The above is an image I found showing a really bad example, most are far more subtle than that.

If I put up a 90% 100% window it is even more subtle.

However, the scenes where there is reality are pretty much non existent, you may get 25% or even 50% of the screen show white, even on films where people are walking across snow I can't see it.


The problem is people go looking for issues, and although we can use slides and patterns to look for issues what really matters is how 'nice' a TV is to just sit back and watch.
I calibrated my LG OLED when I got it and 400 hours in, and other than that I haven't touched it since.
What I found with the Sony was I was always tweaking it depending on whether I was watching in the day, at night and even depending on the content, I could watch a studio based show and it look stunning, but then put on a dark film and I had to tweak the black levels to stop it looking washed out.

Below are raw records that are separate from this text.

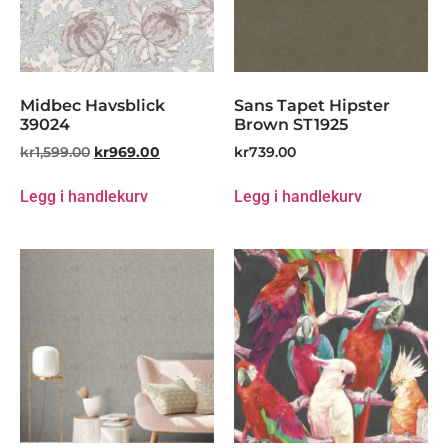
Midbec Havsblick
Sans Tapet Hipster
39024
Brown ST1925
kr
1,599.00
kr
969.00
kr
739.00
Legg i handlekurv
Legg i handlekurv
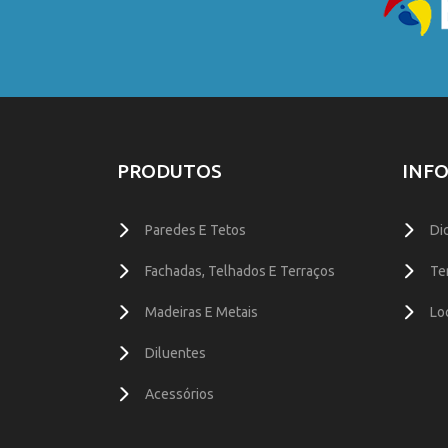
PRODUTOS
INF
Paredes E Tetos
Di
Fachadas, Telhados E Terraços
Te
Madeiras E Metais
Lo
Diluentes
Acessórios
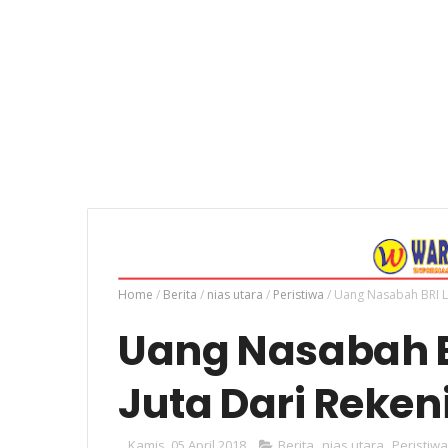
Home
/
Berita
/
nias utara
/
Peristiwa
/
Uang Nasabah BRI Lo
Uang Nasabah B
Juta Dari Reken
Kamis, 05 April 2018
Berita
,
nias utara
,
Peristiwa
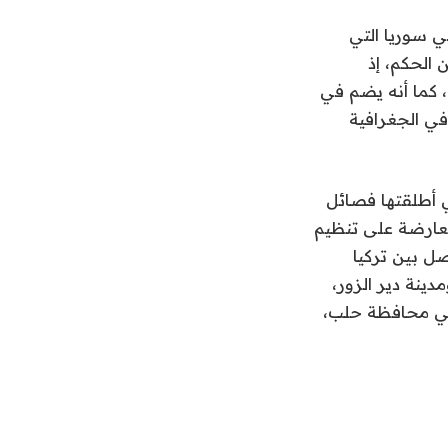
ي سوريا التي
 الحكم، إذ
، كما أنه يضم في
في الجغرافية
ي أطلقتها فصائل
معارضة على تنظيم
صل بين تركيا
ينة دير الزور،
م في محافظة حلب،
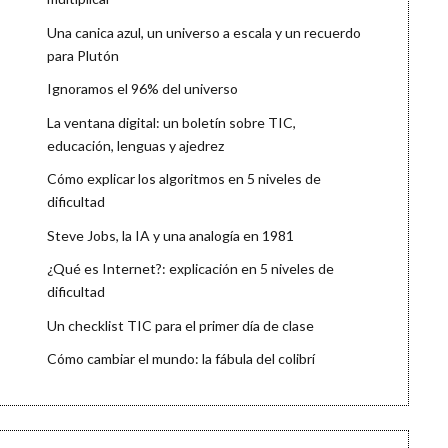
Una canica azul, un universo a escala y un recuerdo
para Plutón
Ignoramos el 96% del universo
La ventana digital: un boletín sobre TIC,
educación, lenguas y ajedrez
Cómo explicar los algoritmos en 5 niveles de
dificultad
Steve Jobs, la IA y una analogía en 1981
¿Qué es Internet?: explicación en 5 niveles de
dificultad
Un checklist TIC para el primer día de clase
Cómo cambiar el mundo: la fábula del colibrí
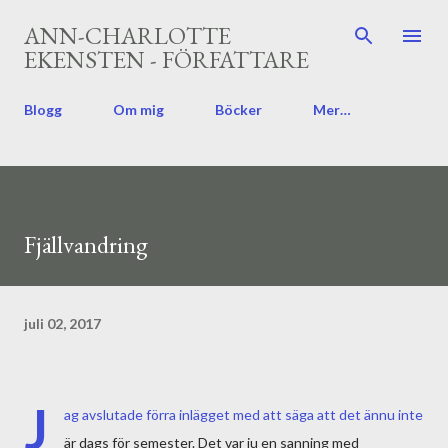
Fortsätt till huvudinnehåll
ANN-CHARLOTTE
EKENSTEN - FÖRFATTARE
Blogg
Om mig
Böcker
Mer…
Fjällvandring
juli 02, 2017
J
ag avslutade förra inlägget med att säga att det ännu inte
är dags för semester. Det var ju en sanning med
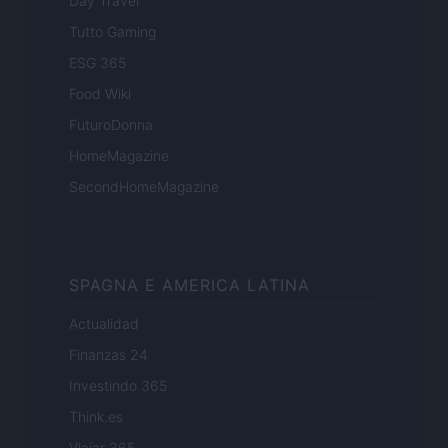
Day Travel
Tutto Gaming
ESG 365
Food Wiki
FuturoDonna
HomeMagazine
SecondHomeMagazine
SPAGNA E AMERICA LATINA
Actualidad
Finanzas 24
Investindo 365
Think.es
Viajar 365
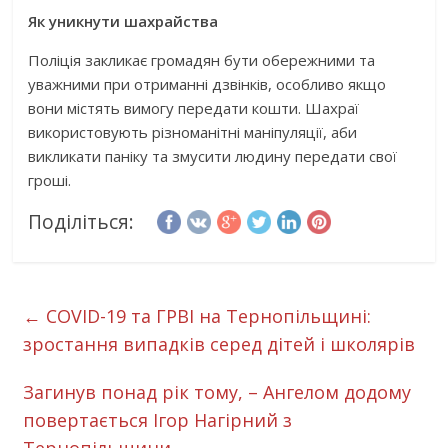
Як уникнути шахрайства
Поліція закликає громадян бути обережними та
уважними при отриманні дзвінків, особливо якщо
вони містять вимогу передати кошти. Шахраї
використовують різноманітні маніпуляції, аби
викликати паніку та змусити людину передати свої
гроші.
Поділіться:
←
COVID-19 та ГРВІ на Тернопільщині:
зростання випадків серед дітей і школярів
Загинув понад рік тому, – Ангелом додому
повертається Ігор Нагірний з
Тернопільщини
→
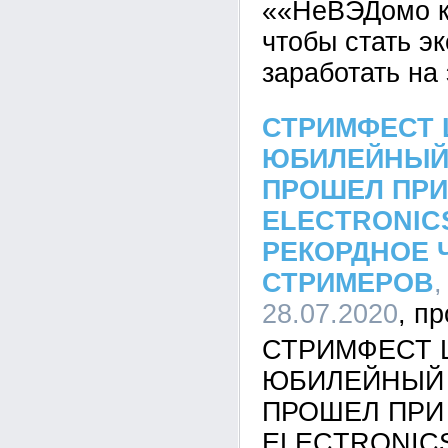
««НеВЭДомо ку
чтобы стать э
заработать на
СТРИМФЕСТ LI
ЮБИЛЕЙНЫЙ
ПРОШЕЛ ПРИ
ELECTRONIC
РЕКОРДНОЕ 
СТРИМЕРОВ
,
28.07.2020
СТРИМФЕСТ LI
ЮБИЛЕЙНЫЙ
ПРОШЕЛ ПРИ
ELECTRONIC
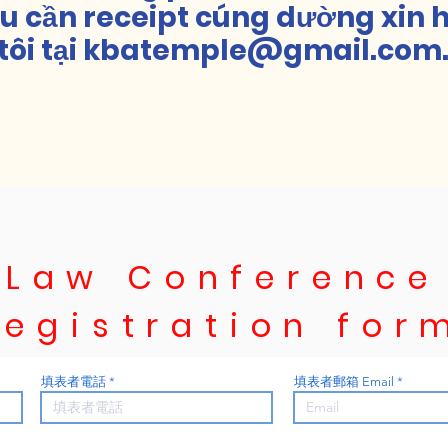
ếu cần receipt cúng dường xin 
 tôi tại kbatemple@gmail.com
Law Conference
registration for
填表者電話
填表者郵箱 Email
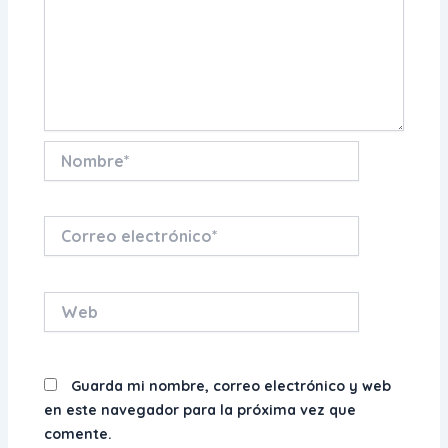
Nombre*
Correo
electrónico*
Web
Guarda mi nombre, correo electrónico y web
en este navegador para la próxima vez que
comente.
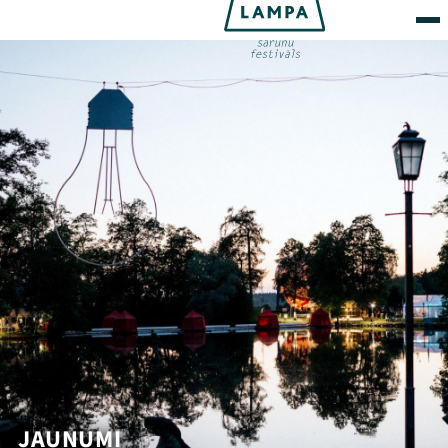
JAUNUMI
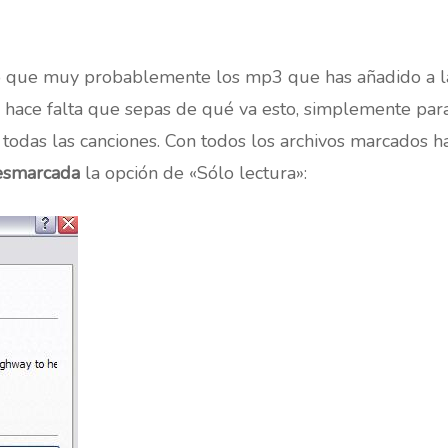
o que muy probablemente los mp3 que has añadido a la
 hace falta que sepas de qué va esto, simplemente para
 todas las canciones. Con todos los archivos marcados h
esmarcada
la opción de «Sólo lectura»:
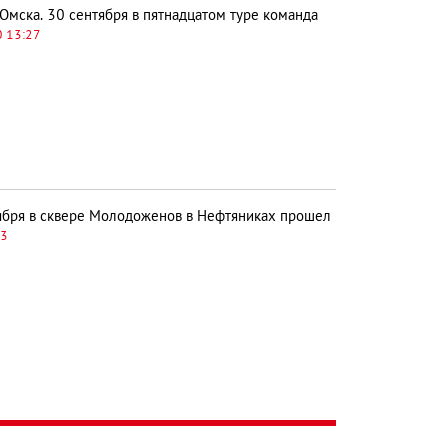
Омска. 30 сентября в пятнадцатом туре команда
0 13:27
ября в сквере Молодоженов в Нефтяниках прошел
53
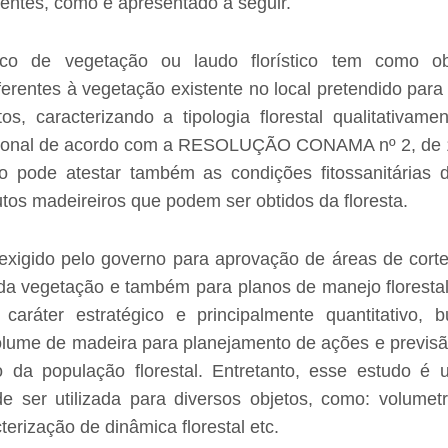
rentes, como é apresentado a seguir.
co de vegetação ou laudo florístico tem como obj
ferentes à vegetação existente no local pretendido para
s, caracterizando a tipologia florestal qualitativamen
sional de acordo com a RESOLUÇÃO CONAMA nº 2, de 
o pode atestar também as condições fitossanitárias 
tos madeireiros que podem ser obtidos da floresta.
 exigido pelo governo para aprovação de áreas de corte
da vegetação e também para planos de manejo floresta
 caráter estratégico e principalmente quantitativo,
olume de madeira para planejamento de ações e previsã
 da população florestal. Entretanto, esse estudo é
 ser utilizada para diversos objetos, como: volumetr
terização de dinâmica florestal etc.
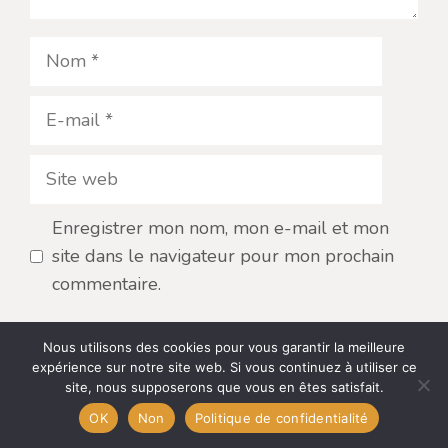
Nom
E-
mail
Site
web
Enregistrer mon nom, mon e-mail et mon
site dans le navigateur pour mon prochain
commentaire.
Nous utilisons des cookies pour vous garantir la meilleure
expérience sur notre site web. Si vous continuez à utiliser ce
site, nous supposerons que vous en êtes satisfait.
OK
Non
Politique de confidentialité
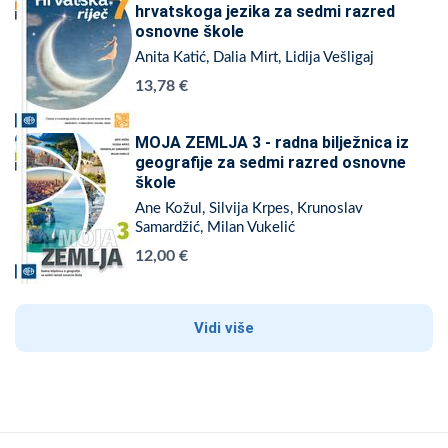
hrvatskoga jezika za sedmi razred
osnovne škole
Anita Katić, Dalia Mirt, Lidija Vešligaj
13,78 €
MOJA ZEMLJA 3 - radna bilježnica iz
geografije za sedmi razred osnovne
škole
Ane Kožul, Silvija Krpes, Krunoslav
Samardžić, Milan Vukelić
12,00 €
Vidi više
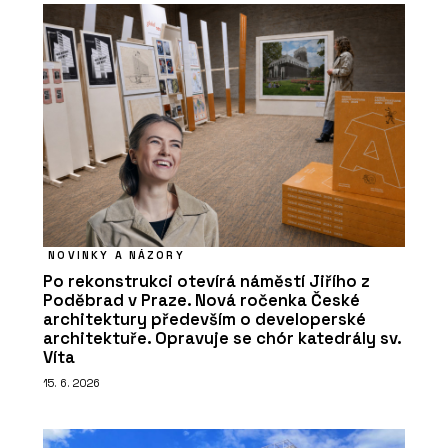
NOVINKY A NÁZORY
Po rekonstrukci otevírá náměstí Jiřího z
Poděbrad v Praze. Nová ročenka České
architektury především o developerské
architektuře. Opravuje se chór katedrály sv.
Víta
15. 6. 2026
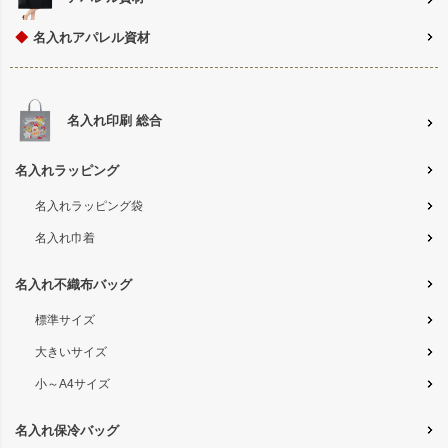
◆
名入れアパレル資材
名入れ印刷 総合
名入れラッピング
名入れラッピング袋
名入れ巾着
名入れ不織布バッグ
標準サイズ
大きいサイズ
小～A4サイズ
名入れ保冷バッグ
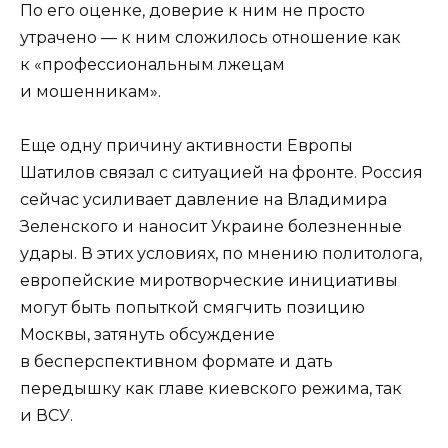
По его оценке, доверие к ним не просто
утрачено — к ним сложилось отношение как
к «профессиональным лжецам
и мошенникам».
Еще одну причину активности Европы
Шатилов связал с ситуацией на фронте. Россия
сейчас усиливает давление на Владимира
Зеленского и наносит Украине болезненные
удары. В этих условиях, по мнению политолога,
европейские миротворческие инициативы
могут быть попыткой смягчить позицию
Москвы, затянуть обсуждение
в бесперспективном формате и дать
передышку как главе киевского режима, так
и ВСУ.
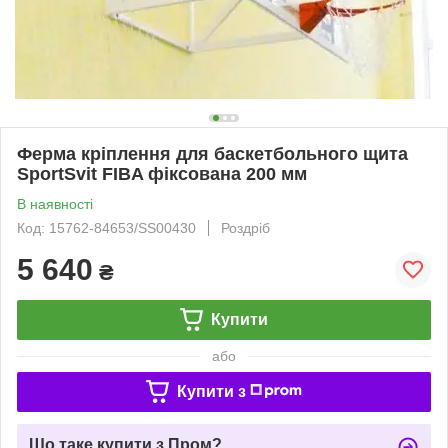
Ферма кріплення для баскетбольного щита
SportSvit FIBA фіксована 200 мм
В наявності
Код: 15762-84653/SS00430
Роздріб
5 640
₴
Купити
або
Купити з
Що таке купити з Пром?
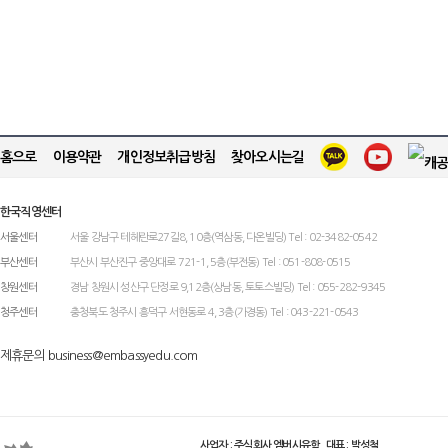
홈으로
이용약관
개인정보취급방침
찾아오시는길
한국직영센터
서울센터
서울 강남구 테헤란로27길8, 10층(역삼동, 다온빌딩) Tel : 02-3482-0542
부산센터
부산시 부산진구 중앙대로 721-1, 5층(부전동) Tel : 051-808-0515
창원센터
경남 창원시 성산구 단정로 9,12층(상남동, 토토스빌딩) Tel : 055-282-9345
청주센터
충청북도 청주시 흥덕구 서현동로 4, 3층(가경동) Tel : 043-221-0543
제휴문의 business@embassyedu.com
사업자 : 주식회사 엠버시유학 대표 : 박성철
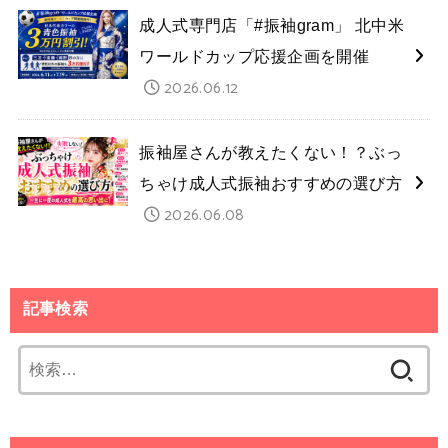
成人式専門店「#振袖gram」 北中米
ワールドカップ応援企画を開催
2026.06.12
振袖屋さんが教えたくない！？ぶっ
ちゃけ成人式振袖おすすめの選び方
2026.06.08
記事検索
検
索:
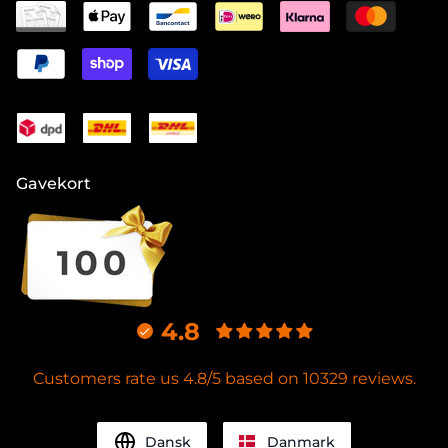
Gavekort
4.8
Customers rate us 4.8/5 based on 10329 reviews.
Dansk
Danmark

I guess it also depends where you are coming from?
I had a Sony W905 before that I loved, it was bought as a second, neat looking TV, and my mine set was a seriously tweaked Pioneer Kuro, but in many ways I preferred the Sony. But after living with the OLED I just don't think I can go back to LCD now. OLEDs are not perfect, but to be honest, if I could never buy another TV again I woudn't care, the images I am getting from this are stunning.